§ Information shown:
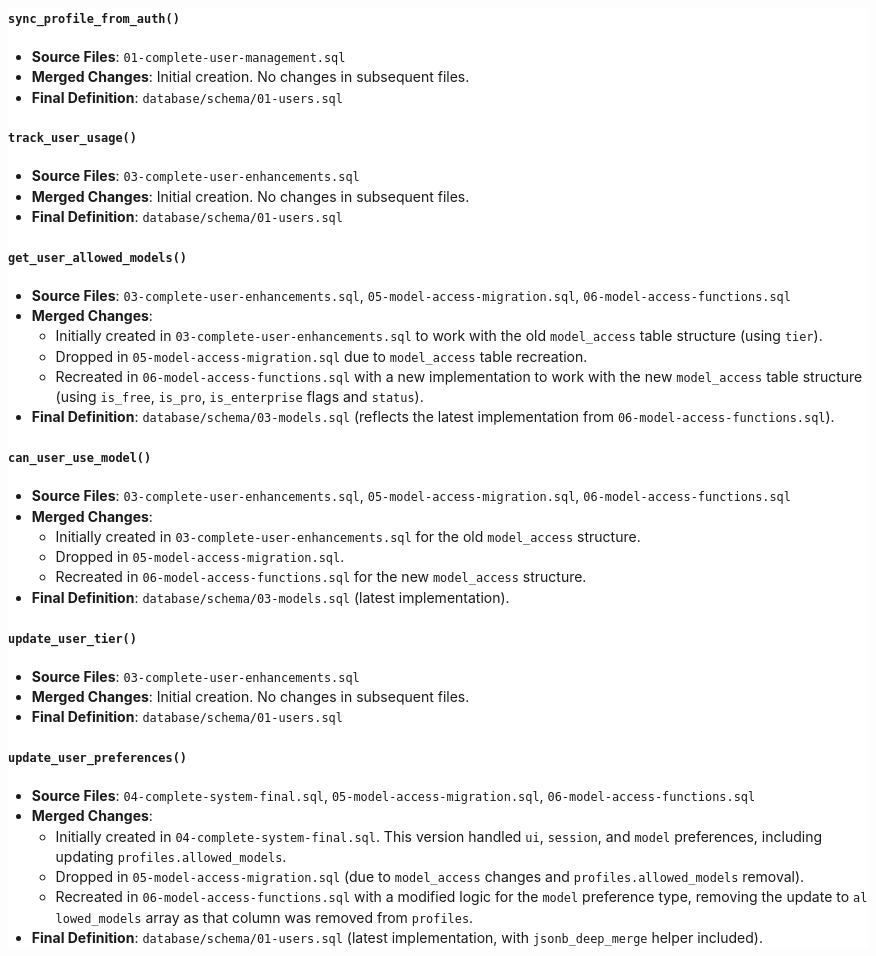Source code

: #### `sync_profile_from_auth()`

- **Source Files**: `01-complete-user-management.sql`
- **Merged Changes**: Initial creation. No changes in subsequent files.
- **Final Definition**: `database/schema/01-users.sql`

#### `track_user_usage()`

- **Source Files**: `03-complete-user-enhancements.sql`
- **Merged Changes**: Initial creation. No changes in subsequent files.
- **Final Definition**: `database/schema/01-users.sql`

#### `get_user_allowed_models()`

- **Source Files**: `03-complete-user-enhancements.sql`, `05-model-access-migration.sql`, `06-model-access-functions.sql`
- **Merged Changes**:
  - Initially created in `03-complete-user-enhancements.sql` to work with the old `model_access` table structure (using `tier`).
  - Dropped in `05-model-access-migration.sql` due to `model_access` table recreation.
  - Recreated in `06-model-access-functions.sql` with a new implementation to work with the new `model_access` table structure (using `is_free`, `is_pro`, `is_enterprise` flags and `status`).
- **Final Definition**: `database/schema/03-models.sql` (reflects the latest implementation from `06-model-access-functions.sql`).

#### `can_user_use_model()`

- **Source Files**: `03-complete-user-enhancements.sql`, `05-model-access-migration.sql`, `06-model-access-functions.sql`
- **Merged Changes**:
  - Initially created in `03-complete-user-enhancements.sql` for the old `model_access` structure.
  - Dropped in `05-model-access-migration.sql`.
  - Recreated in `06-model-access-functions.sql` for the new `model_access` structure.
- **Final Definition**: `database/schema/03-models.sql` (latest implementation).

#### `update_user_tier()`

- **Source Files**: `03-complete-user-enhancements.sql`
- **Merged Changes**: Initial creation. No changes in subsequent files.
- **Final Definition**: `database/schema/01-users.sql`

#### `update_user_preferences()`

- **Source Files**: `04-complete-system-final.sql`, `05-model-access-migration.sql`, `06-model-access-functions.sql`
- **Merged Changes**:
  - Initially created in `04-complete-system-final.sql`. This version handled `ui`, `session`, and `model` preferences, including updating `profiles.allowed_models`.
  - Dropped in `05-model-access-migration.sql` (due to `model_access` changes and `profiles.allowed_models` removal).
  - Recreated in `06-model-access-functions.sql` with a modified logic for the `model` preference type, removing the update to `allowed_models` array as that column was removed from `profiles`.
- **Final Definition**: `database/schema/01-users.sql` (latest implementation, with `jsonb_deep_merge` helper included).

§ Problem details: Copy every line above in which the string "work" shows up.

§ Solution to this task:
  - Initially created in `03-complete-user-enhancements.sql` to work with the old `model_access` table structure (using `tier`).
  - Recreated in `06-model-access-functions.sql` with a new implementation to work with the new `model_access` table structure (using `is_free`, `is_pro`, `is_enterprise` flags and `status`).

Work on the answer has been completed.